In this study, we established a synthesis for N-(6-chloro-3-nitropyridin-2-yl)-5-(1-methyl-1H-pyrazol-4-yl)isoquinolin-3-amine (1). The synthesis started from known 3-chloroisoquinoline derivative 3, which was converted into unprecedented isoquinoline-3-amine derivative 5 via Buchwald–Hartwig arylamination with benzophenone imine followed by acid-promoted hydrolysis of the imine intermediate. From compound 5, the desired compound could be obtained via regioselective nucleophilic aromatic substitution with 2,6-dichloro-3-nitropyridine. Both 5 and 1 were fully characterized and the regiochemistry of 1 was confirmed by X-ray crystallography.
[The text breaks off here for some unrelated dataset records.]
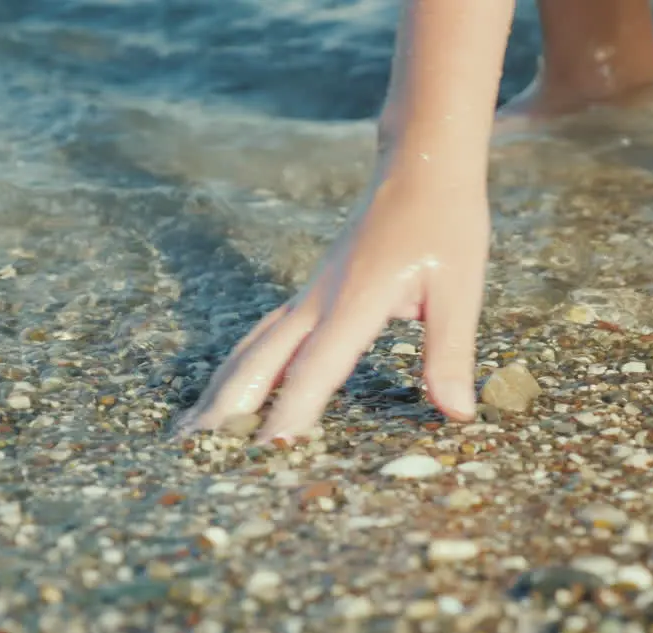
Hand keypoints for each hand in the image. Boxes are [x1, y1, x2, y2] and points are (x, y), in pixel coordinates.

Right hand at [176, 175, 489, 441]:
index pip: (316, 366)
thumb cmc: (445, 222)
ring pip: (254, 346)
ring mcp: (311, 294)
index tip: (269, 449)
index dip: (292, 409)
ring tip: (191, 427)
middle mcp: (320, 300)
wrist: (422, 162)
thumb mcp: (461, 288)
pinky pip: (266, 334)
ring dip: (223, 387)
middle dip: (227, 406)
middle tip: (191, 447)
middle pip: (260, 359)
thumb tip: (457, 413)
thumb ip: (451, 353)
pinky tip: (233, 387)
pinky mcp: (313, 292)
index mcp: (356, 300)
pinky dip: (243, 366)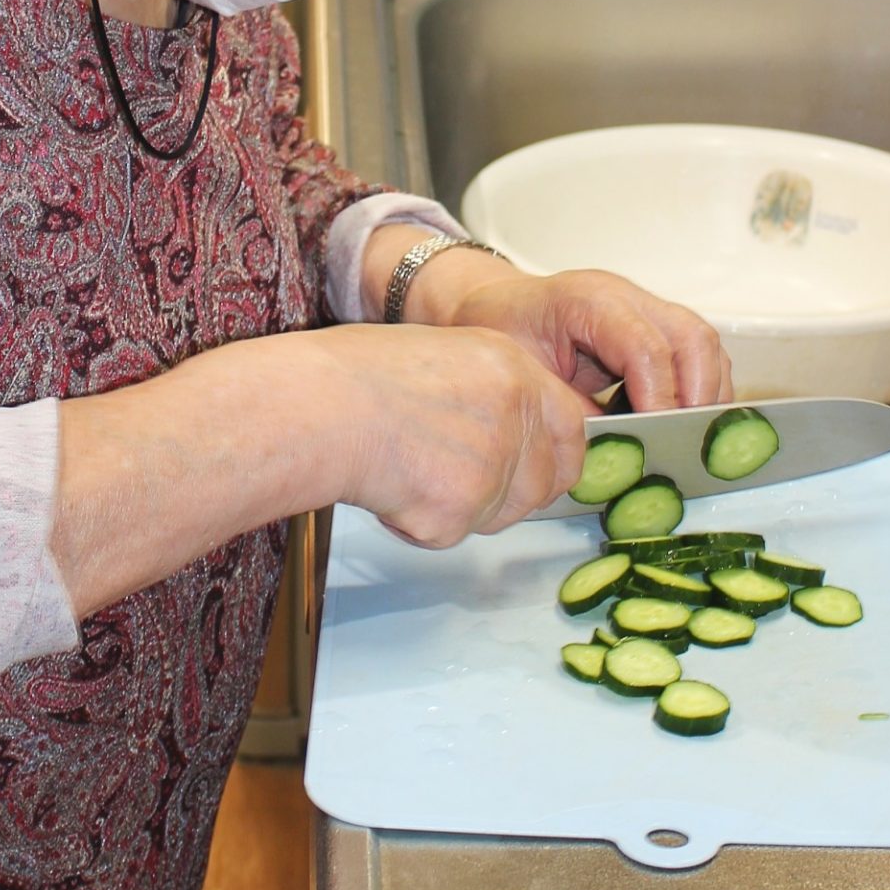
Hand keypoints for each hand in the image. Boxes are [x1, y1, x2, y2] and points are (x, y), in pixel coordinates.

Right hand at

Although inhibitor 1 did not show the expected inhibitory potency on the intended target kinase, MPS1, we found significant activity on the kinase p70S6Kβ, which features an equivalent cysteine. The compound may thus serve as a starting point for the development of p70S6Kβ inhibitors.